Доставалось и мне.
— У него бессонница, — утверждала тетя Мартина. — Он слишком много читает. Это малыша нервирует.
— В самом деле, он слишком много читает, — доверчиво повторял отец.
И, повернувшись ко мне, добавил:
— Паскалé, тебе нужно больше гулять. В твоем возрасте необходимо развлекаться.
Мне посчитали пульс. Он был учащенный. Попросили показать язык. Он был белый.
Мама встревожилась.
— Очевидно у него запор, — сказал отец. — Он всегда сидит!..
У меня забрали книги и дали настойки александрийского листа. Я пил ее скрепя сердце, но деваться было некуда. В конце концов, не самое суровое наказание.
Тетя Мартина, чтобы немного утешить меня, тайно испекла медовое пирожное и принесла его мне.
Между тем назначение слабительного лекарства, вместо того чтобы поднять дух, вызвало в моем здоровом теле необъяснимую слабость. Каждый объяснял это по-своему. Отец считал, что это из-за печени. Мама — из-за селезенки; тетя Мартина — из-за легких. «Он дышит с трудом, — говорила она. — Послушайте хорошенько. У Паскалé — одышка». И правда, я много вздыхал, может быть, от тоски, может быть, из-за чего-то еще. Но я сам не больше своих близких понимал причину этих вздохов, настолько мое недомогание было неопределенным.
Оно возрастало, но явным не становилось. Мне вернули книги. «В конце концов, — ворчал отец, — если ему нужно, то пусть он их читает!». Но я не читал книг. Они мне наскучили.
Наступил июнь. Потом июль, время жатвы и хорошей погоды. Прохладные утра, светлые ночи, легкое солнце, теплые вечера. Даже в августе лето грело, а не палило деревню. Чистые родники не иссякали ни на один день.
Я по-прежнему изнывал. Непонятная тоска пала мне на сердце. Дни казались долгими. Я бродил без дела то тут, то там, по полям, в саду, под старыми платанами.
Иногда, устав от дома и его угодьев, я усаживался у дороги на берегу канала. И там без радости ждал.
Без радости и без надежды. Мне хотелось, чтобы хоть кто-нибудь пришел, неважно кто: почтальон, собака, может быть, ослик…
Баргабо больше к нам не заходил. Что с ним случилось? Никто о нем никогда не вспоминал. Его отсутствия будто не замечали. А ведь он всегда, особенно в жаркие месяцы, раз в неделю приносил нам рыбу. Теперь Баргабо не было, и никто о нем не беспокоился.
А я думал о нем. Мысли о Баргабо часто мешали мне спать и печалили меня. В сентябре моя тоска стала невыносимой. Даже виноград мало радовал, а ведь урожай был на диво. В больших чанах-давильнях виноград бродил так избыточно, как никогда раньше, сколько помню, он у моих родителей не бродил.
Ожидалось, что год закончится удачно, так как октябрь был сухой и ноябрь почти без дождей. Река не рокотала, ее усмиренные воды не заливали наши поля и не мешали пахоте.
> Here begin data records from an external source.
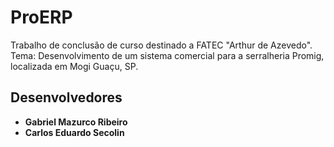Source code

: # ProERP

Trabalho de conclusão de curso destinado a FATEC "Arthur de Azevedo". Tema: Desenvolvimento de um sistema comercial para a serralheria Promig, localizada em Mogi Guaçu, SP.

## Desenvolvedores

* **Gabriel Mazurco Ribeiro**
* **Carlos Eduardo Secolin**
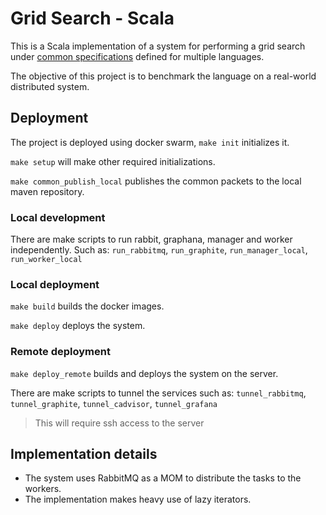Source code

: # Grid Search - Scala

This is a Scala implementation of a system for performing a grid search under [common specifications](https://github.com/tpf-concurrent-benchmarks/docs/tree/main/grid_search) defined for multiple languages.

The objective of this project is to benchmark the language on a real-world distributed system.

## Deployment

The project is deployed using docker swarm, `make init` initializes it.

`make setup` will make other required initializations.

`make common_publish_local` publishes the common packets to the local maven repository.

### Local development

There are make scripts to run rabbit, graphana, manager and worker independently.
Such as: `run_rabbitmq`, `run_graphite`, `run_manager_local`, `run_worker_local`

### Local deployment

`make build` builds the docker images.

`make deploy` deploys the system.

### Remote deployment

`make deploy_remote` builds and deploys the system on the server.

There are make scripts to tunnel the services such as: `tunnel_rabbitmq`, `tunnel_graphite`, `tunnel_cadvisor`, `tunnel_grafana`

> This will require ssh access to the server

## Implementation details

- The system uses RabbitMQ as a MOM to distribute the tasks to the workers.
- The implementation makes heavy use of lazy iterators.
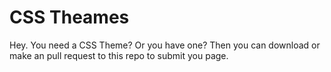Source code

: # CSS Theames

Hey. You need a CSS Theme? Or you have one? Then you can download or make an pull request to this repo to submit you page.
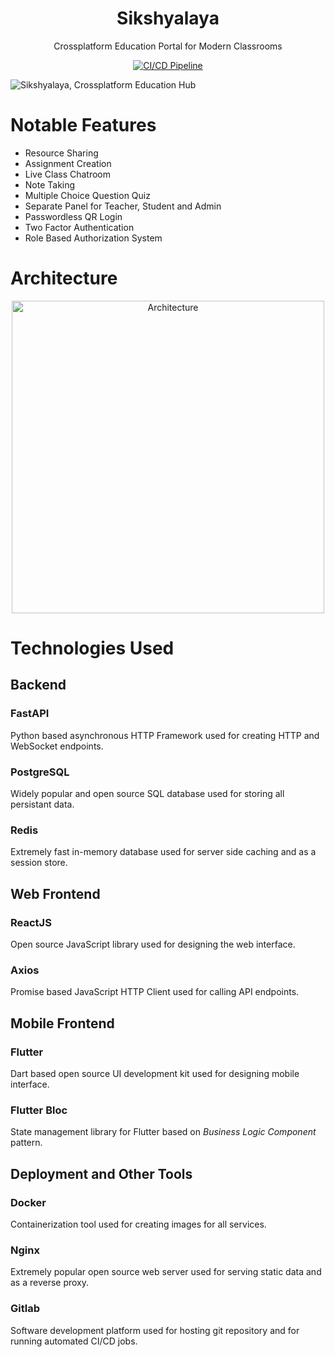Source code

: <div align="center">
  <h1>Sikshyalaya</h1>
<p>
  Crossplatform Education Portal for Modern Classrooms
</p>

<p>
  <a href="https://gitlab.com/arpandaze/sikshyalaya/-/pipelines">
    <img src="https://gitlab.com/arpandaze/sikshyalaya/badges/main/pipeline.svg" alt="CI/CD Pipeline" />
  </a>
</p> 
</div>

![Sikshyalaya, Crossplatform Education Hub](https://user-images.githubusercontent.com/46302068/179336239-33a0c1f4-132c-48e8-93d9-4d9b7b21fe64.jpg "Optional Title")

# Notable Features
* Resource Sharing
* Assignment Creation
* Live Class Chatroom
* Note Taking
* Multiple Choice Question Quiz
* Separate Panel for Teacher, Student and Admin
* Passwordless QR Login
* Two Factor Authentication
* Role Based Authorization System

# Architecture
<div align="center">
<p>
<img src="https://user-images.githubusercontent.com/46302068/179137113-3f1e8e26-9e8e-4936-8e32-8de144b945f7.jpeg" alt="Architecture" width="500" />
</p> 
</div>

# Technologies Used
## Backend
### FastAPI
Python based asynchronous HTTP Framework used for creating HTTP and WebSocket endpoints.
### PostgreSQL
Widely popular and open source SQL database used for storing all persistant data.
### Redis
Extremely fast in-memory database used for server side caching and as a session store.

## Web Frontend
### ReactJS
Open source JavaScript library used for designing the web interface.
### Axios
Promise based JavaScript HTTP Client used for calling API endpoints.

## Mobile Frontend
### Flutter
Dart based open source UI development kit used for designing mobile interface.
### Flutter Bloc
State management library for Flutter based on *Business Logic Component* pattern.

## Deployment and Other Tools
### Docker
Containerization tool used for creating images for all services.
### Nginx
Extremely popular open source web server used for serving static data and as a reverse proxy.
### Gitlab
Software development platform used for hosting git repository and for running automated CI/CD jobs.  
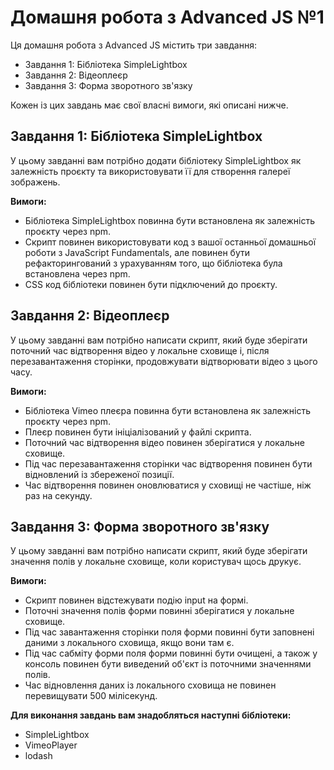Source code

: # Домашня робота з Advanced JS №1

Ця домашня робота з Advanced JS містить три завдання:

- Завдання 1: Бібліотека SimpleLightbox
- Завдання 2: Відеоплеєр
- Завдання 3: Форма зворотного зв'язку

Кожен із цих завдань має свої власні вимоги, які описані нижче.

## Завдання 1: Бібліотека SimpleLightbox

У цьому завданні вам потрібно додати бібліотеку SimpleLightbox як залежність
проєкту та використовувати її для створення галереї зображень.

**Вимоги:**

- Бібліотека SimpleLightbox повинна бути встановлена як залежність проєкту через
  npm.
- Скрипт повинен використовувати код з вашої останньої домашньої роботи з
  JavaScript Fundamentals, але повинен бути рефакторингований з урахуванням
  того, що бібліотека була встановлена через npm.
- CSS код бібліотеки повинен бути підключений до проєкту.

## Завдання 2: Відеоплеєр

У цьому завданні вам потрібно написати скрипт, який буде зберігати поточний час
відтворення відео у локальне сховище і, після перезавантаження сторінки,
продовжувати відтворювати відео з цього часу.

**Вимоги:**

- Бібліотека Vimeo плеєра повинна бути встановлена як залежність проєкту через
  npm.
- Плеєр повинен бути ініціалізований у файлі скрипта.
- Поточний час відтворення відео повинен зберігатися у локальне сховище.
- Під час перезавантаження сторінки час відтворення повинен бути відновлений із
  збереженої позиції.
- Час відтворення повинен оновлюватися у сховищі не частіше, ніж раз на секунду.

## Завдання 3: Форма зворотного зв'язку

У цьому завданні вам потрібно написати скрипт, який буде зберігати значення
полів у локальне сховище, коли користувач щось друкує.

**Вимоги:**

- Скрипт повинен відстежувати подію input на формі.
- Поточні значення полів форми повинні зберігатися у локальне сховище.
- Під час завантаження сторінки поля форми повинні бути заповнені даними з
  локального сховища, якщо вони там є.
- Під час сабміту форми поля форми повинні бути очищені, а також у консоль
  повинен бути виведений об'єкт із поточними значеннями полів.
- Час відновлення даних із локального сховища не повинен перевищувати 500
  мілісекунд.

**Для виконання завдань вам знадобляться наступні бібліотеки:**

- SimpleLightbox
- VimeoPlayer
- lodash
От всех этих подарков судьбы, поражавших воображение нашей семьи, мне легче не становилось.
Я был в такой меланхолии, что даже рождественские холода, настоящие, сильные и, как правило, бодрящие, меня не тронули. Мне пришлось прожить долгую, тяжелую и безрадостную зиму.
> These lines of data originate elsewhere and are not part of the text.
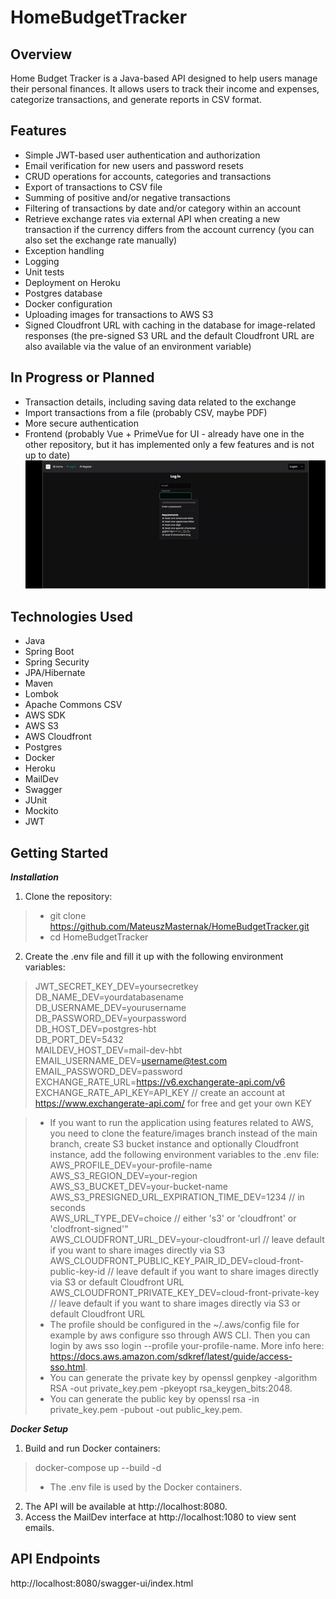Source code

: # HomeBudgetTracker

## Overview
Home Budget Tracker is a Java-based API designed to help users manage their personal finances. It allows users to track their income and expenses, categorize transactions, and generate reports in CSV format.  

## Features
* Simple JWT-based user authentication and authorization  
* Email verification for new users and password resets  
* CRUD operations for accounts, categories and transactions  
* Export of transactions to CSV file  
* Summing of positive and/or negative transactions  
* Filtering of transactions by date and/or category within an account  
* Retrieve exchange rates via external API when creating a new transaction if the currency differs from the account currency (you can also set the exchange rate manually)  
* Exception handling  
* Logging  
* Unit tests  
* Deployment on Heroku  
* Postgres database  
* Docker configuration  
* Uploading images for transactions to AWS S3  
* Signed Cloudfront URL with caching in the database for image-related responses (the pre-signed S3 URL and the default Cloudfront URL are also available via the value of an environment variable)  

## In Progress or Planned
* Transaction details, including saving data related to the exchange
* Import transactions from a file (probably CSV, maybe PDF)
* More secure authentication
* Frontend (probably Vue + PrimeVue for UI - already have one in the other repository, but it has implemented only a few features and is not up to date)  
![hbt_fe_demo.gif](hbt_fe_demo.gif)

## Technologies Used
* Java
* Spring Boot
* Spring Security
* JPA/Hibernate
* Maven
* Lombok
* Apache Commons CSV
* AWS SDK
* AWS S3
* AWS Cloudfront
* Postgres
* Docker
* Heroku
* MailDev
* Swagger
* JUnit
* Mockito
* JWT

## Getting Started
***Installation***
1. Clone the repository:  
> * git clone https://github.com/MateuszMasternak/HomeBudgetTracker.git  
> * cd HomeBudgetTracker
2. Create the .env file and fill it up with the following environment variables:
>JWT_SECRET_KEY_DEV=yoursecretkey  
DB_NAME_DEV=yourdatabasename  
DB_USERNAME_DEV=yourusername  
DB_PASSWORD_DEV=yourpassword  
DB_HOST_DEV=postgres-hbt  
DB_PORT_DEV=5432  
MAILDEV_HOST_DEV=mail-dev-hbt  
EMAIL_USERNAME_DEV=username@test.com    
EMAIL_PASSWORD_DEV=password  
EXCHANGE_RATE_URL=https://v6.exchangerate-api.com/v6  
EXCHANGE_RATE_API_KEY=API_KEY // create an account at https://www.exchangerate-api.com/ for free and get your own KEY

> * If you want to run the application using features related to AWS, you need to clone the feature/images branch instead of the main branch, create S3 bucket instance and optionally Cloudfront instance, add the following environment variables to the .env file:  
> AWS_PROFILE_DEV=your-profile-name  
> AWS_S3_REGION_DEV=your-region  
> AWS_S3_BUCKET_DEV=your-bucket-name  
> AWS_S3_PRESIGNED_URL_EXPIRATION_TIME_DEV=1234 // in seconds  
> AWS_URL_TYPE_DEV=choice // either 's3' or 'cloudfront' or 'clodfront-signed'"  
> AWS_CLOUDFRONT_URL_DEV=your-cloudfront-url // leave default if you want to share images directly via S3  
> AWS_CLOUDFRONT_PUBLIC_KEY_PAIR_ID_DEV=cloud-front-public-key-id // leave default if you want to share images directly via S3 or default Cloudfront URL
> AWS_CLOUDFRONT_PRIVATE_KEY_DEV=cloud-front-private-key // leave default if you want to share images directly via S3 or default Cloudfront URL  
> * The profile should be configured in the ~/.aws/config file for example by aws configure sso through AWS CLI. Then you can login by aws sso login --profile your-profile-name. More info here: https://docs.aws.amazon.com/sdkref/latest/guide/access-sso.html. 
> * You can generate the private key by openssl genpkey -algorithm RSA -out private_key.pem -pkeyopt rsa_keygen_bits:2048.
> * You can generate the public key by openssl rsa -in private_key.pem -pubout -out public_key.pem.

***Docker Setup***
1. Build and run Docker containers:
> docker-compose up --build -d
> * The .env file is used by the Docker containers.
2. The API will be available at http://localhost:8080.  
3. Access the MailDev interface at http://localhost:1080 to view sent emails.

## API Endpoints
http://localhost:8080/swagger-ui/index.html
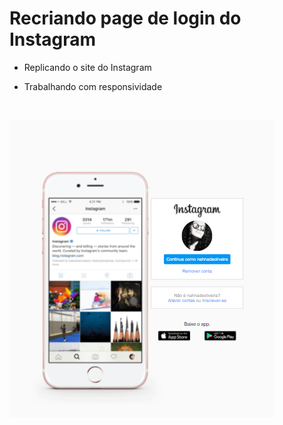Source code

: # Recriando page de login do Instagram 

* Replicando o site do Instagram

* Trabalhando com responsividade

  ​

![instagram](page-login.PNG)

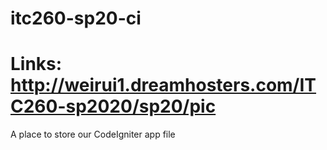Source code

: # itc260-sp20-ci
# Links: http://weirui1.dreamhosters.com/ITC260-sp2020/sp20/pic
A place to store our CodeIgniter app file

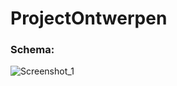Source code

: # ProjectOntwerpen


### Schema:
![Screenshot_1](https://user-images.githubusercontent.com/61407813/75658441-a1418000-5c68-11ea-8bdb-587a5233157e.png)
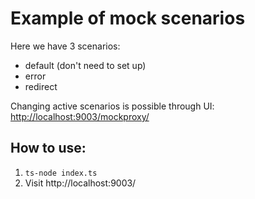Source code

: # Example of mock scenarios

Here we have 3 scenarios:
 * default (don't need to set up)
 * error
 * redirect

Changing active scenarios is possible through UI: [http://localhost:9003/mockproxy/](http://localhost:9003/mockproxy/)

## How to use:

1. `ts-node index.ts`
2. Visit http://localhost:9003/
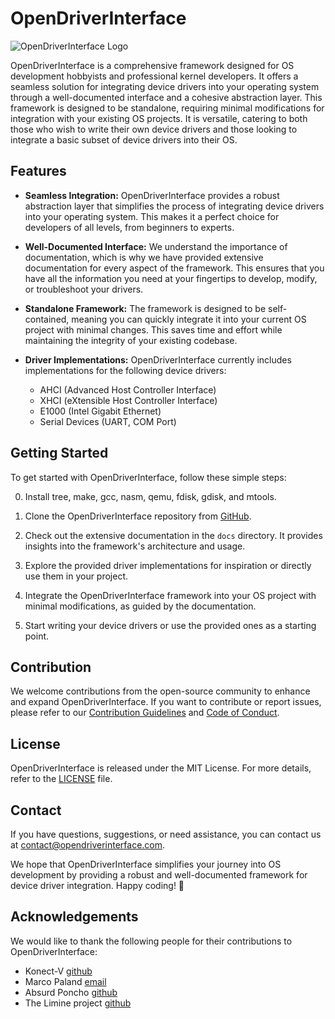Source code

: # OpenDriverInterface

![OpenDriverInterface Logo](https://avatars.githubusercontent.com/u/148554888?v=4)

OpenDriverInterface is a comprehensive framework designed for OS development hobbyists and professional kernel developers. It offers a seamless solution for integrating device drivers into your operating system through a well-documented interface and a cohesive abstraction layer. This framework is designed to be standalone, requiring minimal modifications for integration with your existing OS projects. It is versatile, catering to both those who wish to write their own device drivers and those looking to integrate a basic subset of device drivers into their OS.

## Features

- **Seamless Integration:** OpenDriverInterface provides a robust abstraction layer that simplifies the process of integrating device drivers into your operating system. This makes it a perfect choice for developers of all levels, from beginners to experts.

- **Well-Documented Interface:** We understand the importance of documentation, which is why we have provided extensive documentation for every aspect of the framework. This ensures that you have all the information you need at your fingertips to develop, modify, or troubleshoot your drivers.

- **Standalone Framework:** The framework is designed to be self-contained, meaning you can quickly integrate it into your current OS project with minimal changes. This saves time and effort while maintaining the integrity of your existing codebase.

- **Driver Implementations:** OpenDriverInterface currently includes implementations for the following device drivers:
    - AHCI (Advanced Host Controller Interface)
    - XHCI (eXtensible Host Controller Interface)
    - E1000 (Intel Gigabit Ethernet)
    - Serial Devices (UART, COM Port)

## Getting Started

To get started with OpenDriverInterface, follow these simple steps:

0. Install tree, make, gcc, nasm, qemu, fdisk, gdisk, and mtools.

1. Clone the OpenDriverInterface repository from [GitHub](https://github.com/Open-Driver-Interface/odi).

2. Check out the extensive documentation in the `docs` directory. It provides insights into the framework's architecture and usage.

3. Explore the provided driver implementations for inspiration or directly use them in your project.

4. Integrate the OpenDriverInterface framework into your OS project with minimal modifications, as guided by the documentation.

5. Start writing your device drivers or use the provided ones as a starting point.

## Contribution

We welcome contributions from the open-source community to enhance and expand OpenDriverInterface. If you want to contribute or report issues, please refer to our [Contribution Guidelines](https://github.com/Open-Driver-Interface/odi/blob/main/CONTRIBUTING.md) and [Code of Conduct](https://github.com/Open-Driver-Interface/odi/blob/main/CODE_OF_CONDUCT.md).

## License

OpenDriverInterface is released under the MIT License. For more details, refer to the [LICENSE](https://github.com/Open-Driver-Interface/odi/blob/main/LICENSE) file.

## Contact

If you have questions, suggestions, or need assistance, you can contact us at [contact@opendriverinterface.com](mailto:contact@opendriverinterface.com).

We hope that OpenDriverInterface simplifies your journey into OS development by providing a robust and well-documented framework for device driver integration. Happy coding! 🚀

## Acknowledgements

We would like to thank the following people for their contributions to OpenDriverInterface:

- Konect-V [github](https://github.com/konect-V)
- Marco Paland [email](mailto://info@paland.com)
- Absurd Poncho [github](https://github.com/Absurdponcho)
- The Limine project [github](https://github.com/limine-bootloader)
К тому же я часто думал о Гатцо. Где он? Иногда на склоне дня очень высоко, под облаками, пролетал сквозь метель треугольник уток. Их дикие крики проникали мне в самое сердце.
Родители, заметив мою молчаливость, тоже стали молчаливыми. Они все испробовали, чтобы я переменился, но ничто не шло мне на пользу. Напротив, я заразил их своей задумчивостью.
Между тем наступила весна: подул теплый ветерок, прилетели птицы, засвистел дрозд. А я все еще вздыхал. Сам толком не зная, от чего — от радости или печали.
— Он вздыхает, — говорила тетя Мартина, — может быть, это от весны. Я тоже вздыхаю, хоть я уже стара, это апрельские вздохи.
По ее совету меня перевели вниз, где была ее комната. У тети Мартины был невероятно чуткий сон, и, стоило мне шевельнутся на мягком матрасе, она звала меня по имени, проверяя, сплю ли я или только ворочаюсь во сне. Из страха разбудить весь день трудившуюся старую тетю Мартину, я старался во время бессонницы не вертеться в постели. Я прислушивался к ее дыханию, и, может быть, это была единственная нить, связывающая меня с жизнью.